The unit, Furnas, canceled at least 2 billion reais of turbine supply contracts after Wind Power Energia SA, the Brazilian arm of Industrias Metalurgicas Pescarmona SA, or Impsa, filed for bankruptcy protection late last year, said one of the people, who asked not to be named because the matter isn’t public. Furnas had also planned to buy Impsa turbines for additional projects, bringing the total to 5 billion reais.
That leaves Furnas and its partners in the parks, including J&F Investimentos SA and Banco BMG SA, with a tough choice: Either wait for another local supplier, which are already operating at full capacity, to take on the order or convince an international company to set up shop in Brazil to be eligible for cheap state financing. Either way, Furnas will incur losses with the projects because of delays, the person said.
A third option -- importing the turbines and forgoing the state loans -- was discarded because it would make the parks unprofitable, said the person.
“Impsa was an important turbine supplier in Brazil,” Antonio Tovar, head of the renewable energy department at national development bank BNDES, said in an interview on Jan. 12 in Rio de Janeiro. “Its bankruptcy has disrupted the market.”
Ismael Jadur, a spokesman for Impsa, didn’t respond to requests for comment made by e-mail and telephone.
Furnas in an e-mailed response to questions confirmed that at least one of the parks is delayed and that it’s seeking turbines from manufacturers already operating in Brazil or willing to open a factory. J&F and BMG didn’t respond to requests for comment.

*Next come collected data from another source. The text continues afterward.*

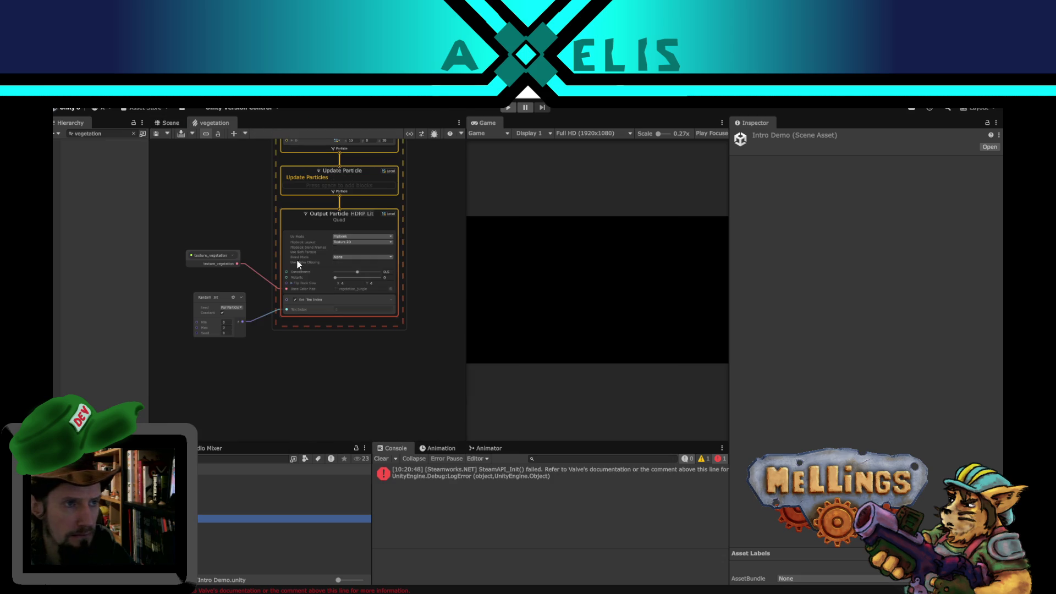
click(168, 123)
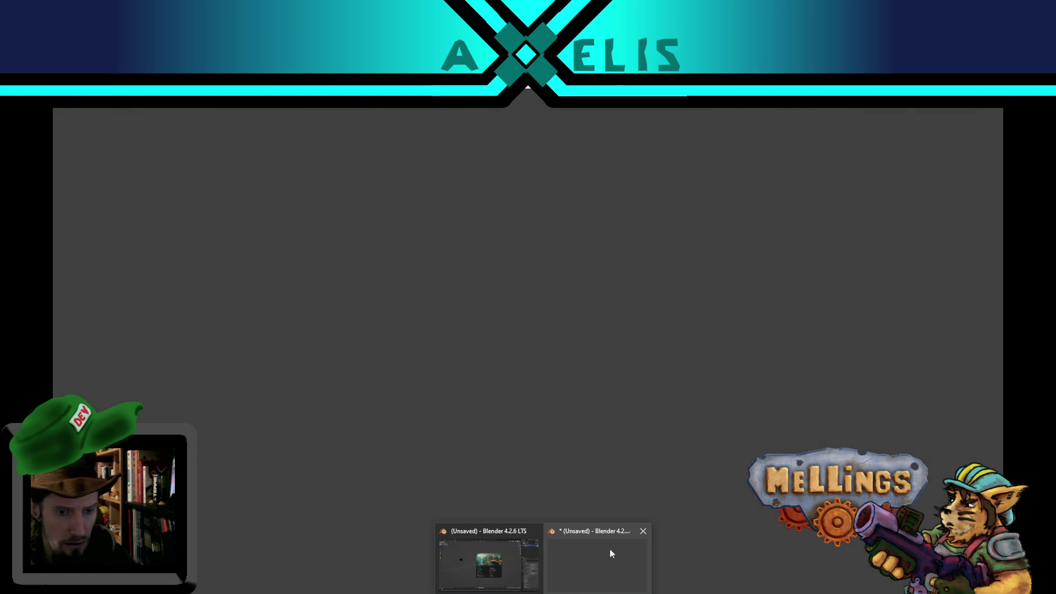
Open hub.blend from Blender's Recent Files.
click(610, 547)
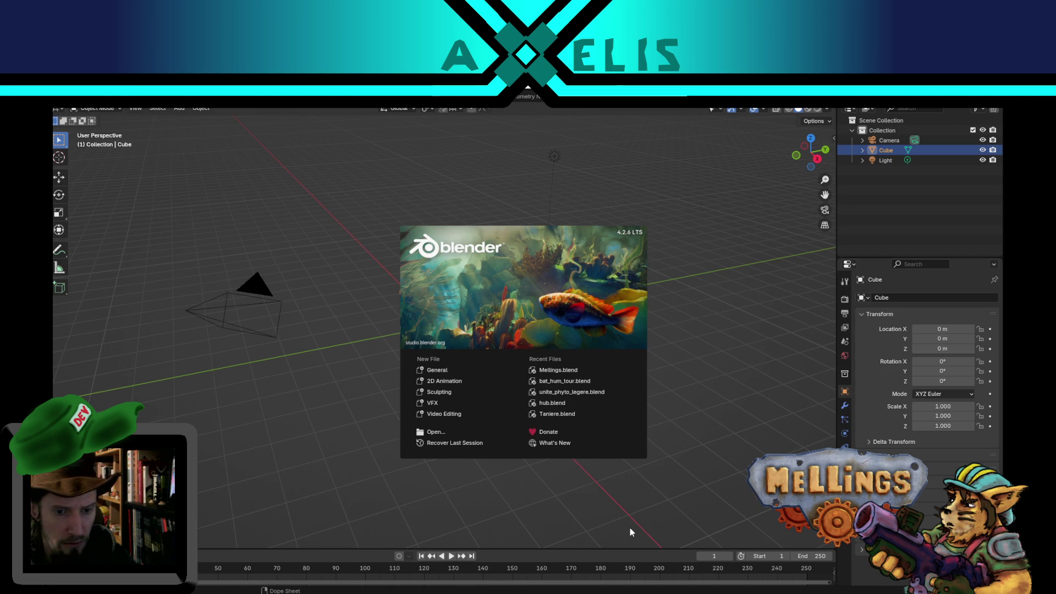
key(alt+Tab)
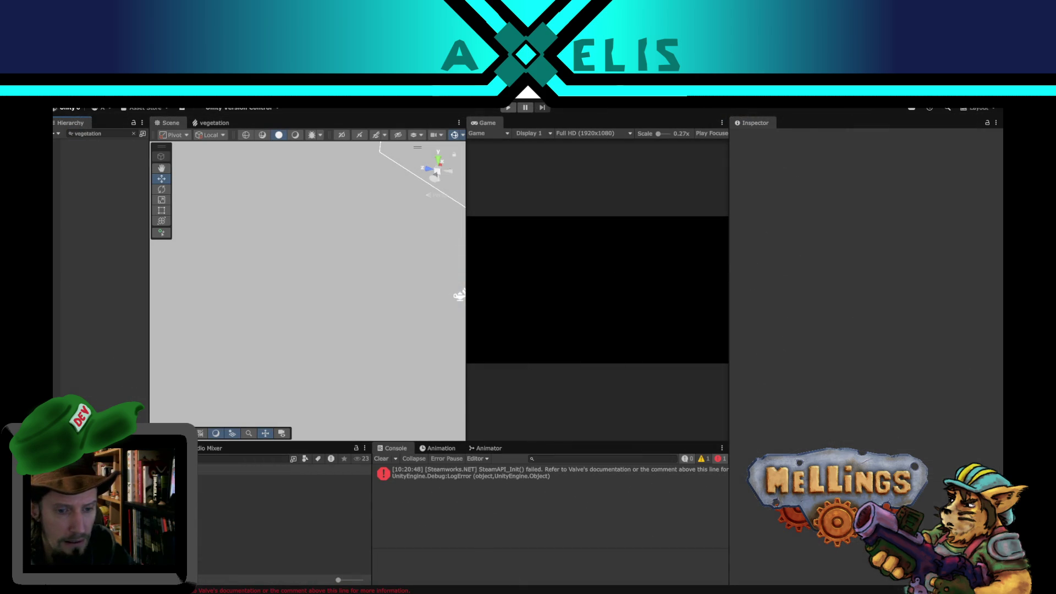
key(alt+Tab)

Furnas has had talks with state-owned China Shipbuilding Industry Co. to build a turbine factory in Brazil, according to the person familiar with the situation. Furnas has also asked Brazil’s energy regulator Aneel to extend the deadline for some parks to start operating, the person said.
Furnas, whose parent company is formally known as Centrais Eletricas Brasileiras SA, was awarded the contracts in 2013 to build and operate the parks in Rio Grande do Norte and Ceara states. If the parks, with planned capacity of 462 megawatts, aren’t operating this year, Furnas and its partners will be forced to meet some supply contracts by buying electricity on the spot market to resell to customers, probably at a loss.
The 2 billion-real order was insured, according to the person familiar with the matter. The total 5 billion-real investment was for eight parks with planned capacity 1.04 gigawatts.
As of September, Impsa had contracts to supply 1.5 gigawatts of turbines in Brazil, accounting for 12 percent of the market, making it the nation’s fourth-biggest supplier, according to Bloomberg New Energy Finance.